ABOUT THIS EXERCISE: Look for the word "localized" in the data below, and copy every line that holds it.

PROVIDED ENTRIES:
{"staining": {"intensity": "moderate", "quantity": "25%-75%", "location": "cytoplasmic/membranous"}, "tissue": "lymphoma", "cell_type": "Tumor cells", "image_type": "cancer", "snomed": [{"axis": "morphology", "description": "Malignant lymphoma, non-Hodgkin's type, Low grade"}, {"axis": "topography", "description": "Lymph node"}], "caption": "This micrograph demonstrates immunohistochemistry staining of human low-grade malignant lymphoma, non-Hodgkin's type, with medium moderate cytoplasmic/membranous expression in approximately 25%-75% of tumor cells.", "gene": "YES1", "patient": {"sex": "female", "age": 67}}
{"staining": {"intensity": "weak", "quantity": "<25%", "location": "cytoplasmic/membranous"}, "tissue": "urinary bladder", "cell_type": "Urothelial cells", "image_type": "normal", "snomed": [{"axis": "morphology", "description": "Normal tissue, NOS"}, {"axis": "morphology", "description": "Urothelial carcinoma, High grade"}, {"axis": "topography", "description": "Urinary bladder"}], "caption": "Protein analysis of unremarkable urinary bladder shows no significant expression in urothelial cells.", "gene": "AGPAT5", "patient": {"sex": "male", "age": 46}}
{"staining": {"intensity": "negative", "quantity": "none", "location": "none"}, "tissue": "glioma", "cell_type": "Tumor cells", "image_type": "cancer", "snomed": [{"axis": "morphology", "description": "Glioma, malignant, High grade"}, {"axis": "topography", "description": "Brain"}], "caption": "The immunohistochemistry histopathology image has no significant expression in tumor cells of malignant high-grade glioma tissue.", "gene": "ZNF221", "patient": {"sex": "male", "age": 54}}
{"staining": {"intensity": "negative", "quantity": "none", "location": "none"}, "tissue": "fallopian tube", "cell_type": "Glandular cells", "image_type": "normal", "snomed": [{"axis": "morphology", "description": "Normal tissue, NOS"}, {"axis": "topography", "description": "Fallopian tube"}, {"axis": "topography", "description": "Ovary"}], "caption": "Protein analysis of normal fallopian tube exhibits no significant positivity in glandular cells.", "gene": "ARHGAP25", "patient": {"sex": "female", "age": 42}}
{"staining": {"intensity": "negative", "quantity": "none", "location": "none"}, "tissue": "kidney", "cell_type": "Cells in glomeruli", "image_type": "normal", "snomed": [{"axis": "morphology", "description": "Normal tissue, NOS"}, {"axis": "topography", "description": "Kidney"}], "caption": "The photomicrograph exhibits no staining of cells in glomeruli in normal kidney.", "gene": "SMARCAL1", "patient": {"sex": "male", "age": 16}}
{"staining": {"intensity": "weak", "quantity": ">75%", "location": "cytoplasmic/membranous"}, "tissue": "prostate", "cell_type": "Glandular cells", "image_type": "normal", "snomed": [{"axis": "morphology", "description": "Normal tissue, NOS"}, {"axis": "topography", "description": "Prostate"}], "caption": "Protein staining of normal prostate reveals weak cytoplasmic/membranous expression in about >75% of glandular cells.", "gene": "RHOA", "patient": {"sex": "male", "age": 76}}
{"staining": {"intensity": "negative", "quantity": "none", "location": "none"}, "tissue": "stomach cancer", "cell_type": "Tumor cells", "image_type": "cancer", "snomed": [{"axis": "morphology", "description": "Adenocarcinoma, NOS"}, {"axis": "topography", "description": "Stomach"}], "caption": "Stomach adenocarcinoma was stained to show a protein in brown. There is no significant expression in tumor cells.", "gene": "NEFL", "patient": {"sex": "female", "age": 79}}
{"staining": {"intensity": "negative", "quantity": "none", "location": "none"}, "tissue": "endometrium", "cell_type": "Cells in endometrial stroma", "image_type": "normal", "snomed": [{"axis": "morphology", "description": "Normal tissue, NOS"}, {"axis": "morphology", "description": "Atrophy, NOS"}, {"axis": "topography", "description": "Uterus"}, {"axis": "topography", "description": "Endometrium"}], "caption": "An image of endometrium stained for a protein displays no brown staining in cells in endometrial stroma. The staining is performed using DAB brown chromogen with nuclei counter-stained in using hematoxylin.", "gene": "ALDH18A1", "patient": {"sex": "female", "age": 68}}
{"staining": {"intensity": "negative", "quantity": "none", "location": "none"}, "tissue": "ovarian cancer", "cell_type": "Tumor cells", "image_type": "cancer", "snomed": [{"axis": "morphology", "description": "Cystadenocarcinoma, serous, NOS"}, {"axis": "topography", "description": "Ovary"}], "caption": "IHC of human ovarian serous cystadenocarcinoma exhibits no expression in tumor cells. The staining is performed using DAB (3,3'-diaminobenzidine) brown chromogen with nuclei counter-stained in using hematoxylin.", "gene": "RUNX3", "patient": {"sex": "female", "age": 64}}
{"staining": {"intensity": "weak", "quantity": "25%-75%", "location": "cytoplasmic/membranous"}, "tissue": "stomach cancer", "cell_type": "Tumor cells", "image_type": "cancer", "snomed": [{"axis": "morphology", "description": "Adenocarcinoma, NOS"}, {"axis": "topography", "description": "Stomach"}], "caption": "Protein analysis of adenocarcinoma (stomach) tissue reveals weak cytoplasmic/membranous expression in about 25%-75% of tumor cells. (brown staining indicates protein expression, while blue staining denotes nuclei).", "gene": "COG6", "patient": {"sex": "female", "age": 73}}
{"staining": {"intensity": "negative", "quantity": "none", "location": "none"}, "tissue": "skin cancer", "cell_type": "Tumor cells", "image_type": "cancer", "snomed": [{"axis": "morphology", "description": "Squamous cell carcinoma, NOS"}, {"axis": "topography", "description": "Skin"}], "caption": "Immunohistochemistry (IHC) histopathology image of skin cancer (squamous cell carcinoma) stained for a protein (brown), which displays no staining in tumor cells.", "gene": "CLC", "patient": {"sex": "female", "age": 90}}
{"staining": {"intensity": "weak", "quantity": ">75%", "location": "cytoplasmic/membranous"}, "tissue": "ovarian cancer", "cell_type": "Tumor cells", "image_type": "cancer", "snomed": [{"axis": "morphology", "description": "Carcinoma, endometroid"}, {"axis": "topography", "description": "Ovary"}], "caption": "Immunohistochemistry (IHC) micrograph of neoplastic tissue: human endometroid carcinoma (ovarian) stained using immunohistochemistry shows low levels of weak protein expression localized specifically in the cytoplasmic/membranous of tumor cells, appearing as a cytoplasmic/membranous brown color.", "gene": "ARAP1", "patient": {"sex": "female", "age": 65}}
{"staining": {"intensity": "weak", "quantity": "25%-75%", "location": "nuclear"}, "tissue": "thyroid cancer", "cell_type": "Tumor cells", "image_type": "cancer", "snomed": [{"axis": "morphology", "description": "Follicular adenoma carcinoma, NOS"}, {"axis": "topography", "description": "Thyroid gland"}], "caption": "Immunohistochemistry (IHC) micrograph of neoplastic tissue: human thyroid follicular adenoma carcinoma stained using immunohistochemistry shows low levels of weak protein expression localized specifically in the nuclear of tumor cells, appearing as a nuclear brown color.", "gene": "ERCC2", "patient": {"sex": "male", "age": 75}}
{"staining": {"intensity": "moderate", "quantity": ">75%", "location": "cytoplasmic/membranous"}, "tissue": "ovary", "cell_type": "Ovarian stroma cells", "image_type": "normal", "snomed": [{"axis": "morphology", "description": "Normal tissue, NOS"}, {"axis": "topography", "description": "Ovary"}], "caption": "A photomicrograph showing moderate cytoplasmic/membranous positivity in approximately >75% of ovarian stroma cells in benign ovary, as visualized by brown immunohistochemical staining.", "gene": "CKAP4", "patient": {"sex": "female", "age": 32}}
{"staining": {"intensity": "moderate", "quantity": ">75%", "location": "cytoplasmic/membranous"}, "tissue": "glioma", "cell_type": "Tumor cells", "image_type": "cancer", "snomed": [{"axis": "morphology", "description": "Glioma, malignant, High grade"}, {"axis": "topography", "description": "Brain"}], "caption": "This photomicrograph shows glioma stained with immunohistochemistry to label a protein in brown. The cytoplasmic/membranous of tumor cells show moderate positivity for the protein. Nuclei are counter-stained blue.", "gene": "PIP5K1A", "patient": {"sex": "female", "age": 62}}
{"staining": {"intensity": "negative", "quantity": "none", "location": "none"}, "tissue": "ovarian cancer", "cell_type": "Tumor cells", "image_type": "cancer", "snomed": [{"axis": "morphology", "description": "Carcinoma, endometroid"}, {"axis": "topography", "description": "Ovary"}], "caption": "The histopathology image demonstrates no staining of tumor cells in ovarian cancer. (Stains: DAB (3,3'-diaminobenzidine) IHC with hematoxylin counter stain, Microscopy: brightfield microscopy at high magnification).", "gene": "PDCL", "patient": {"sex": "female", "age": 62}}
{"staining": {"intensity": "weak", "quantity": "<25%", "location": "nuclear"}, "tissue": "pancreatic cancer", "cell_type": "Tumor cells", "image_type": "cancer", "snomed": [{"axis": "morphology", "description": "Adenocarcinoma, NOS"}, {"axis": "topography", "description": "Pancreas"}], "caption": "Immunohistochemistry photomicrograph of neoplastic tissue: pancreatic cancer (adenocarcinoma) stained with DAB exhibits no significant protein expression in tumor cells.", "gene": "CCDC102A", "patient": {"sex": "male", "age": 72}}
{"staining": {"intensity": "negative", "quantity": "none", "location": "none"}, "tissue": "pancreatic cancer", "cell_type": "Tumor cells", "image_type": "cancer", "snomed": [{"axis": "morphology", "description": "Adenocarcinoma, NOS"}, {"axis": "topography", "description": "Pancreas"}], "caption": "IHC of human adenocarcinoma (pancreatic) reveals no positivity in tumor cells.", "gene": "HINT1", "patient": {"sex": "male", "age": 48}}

PROBLEM SOLUTION:
{"staining": {"intensity": "weak", "quantity": ">75%", "location": "cytoplasmic/membranous"}, "tissue": "ovarian cancer", "cell_type": "Tumor cells", "image_type": "cancer", "snomed": [{"axis": "morphology", "description": "Carcinoma, endometroid"}, {"axis": "topography", "description": "Ovary"}], "caption": "Immunohistochemistry (IHC) micrograph of neoplastic tissue: human endometroid carcinoma (ovarian) stained using immunohistochemistry shows low levels of weak protein expression localized specifically in the cytoplasmic/membranous of tumor cells, appearing as a cytoplasmic/membranous brown color.", "gene": "ARAP1", "patient": {"sex": "female", "age": 65}}
{"staining": {"intensity": "weak", "quantity": "25%-75%", "location": "nuclear"}, "tissue": "thyroid cancer", "cell_type": "Tumor cells", "image_type": "cancer", "snomed": [{"axis": "morphology", "description": "Follicular adenoma carcinoma, NOS"}, {"axis": "topography", "description": "Thyroid gland"}], "caption": "Immunohistochemistry (IHC) micrograph of neoplastic tissue: human thyroid follicular adenoma carcinoma stained using immunohistochemistry shows low levels of weak protein expression localized specifically in the nuclear of tumor cells, appearing as a nuclear brown color.", "gene": "ERCC2", "patient": {"sex": "male", "age": 75}}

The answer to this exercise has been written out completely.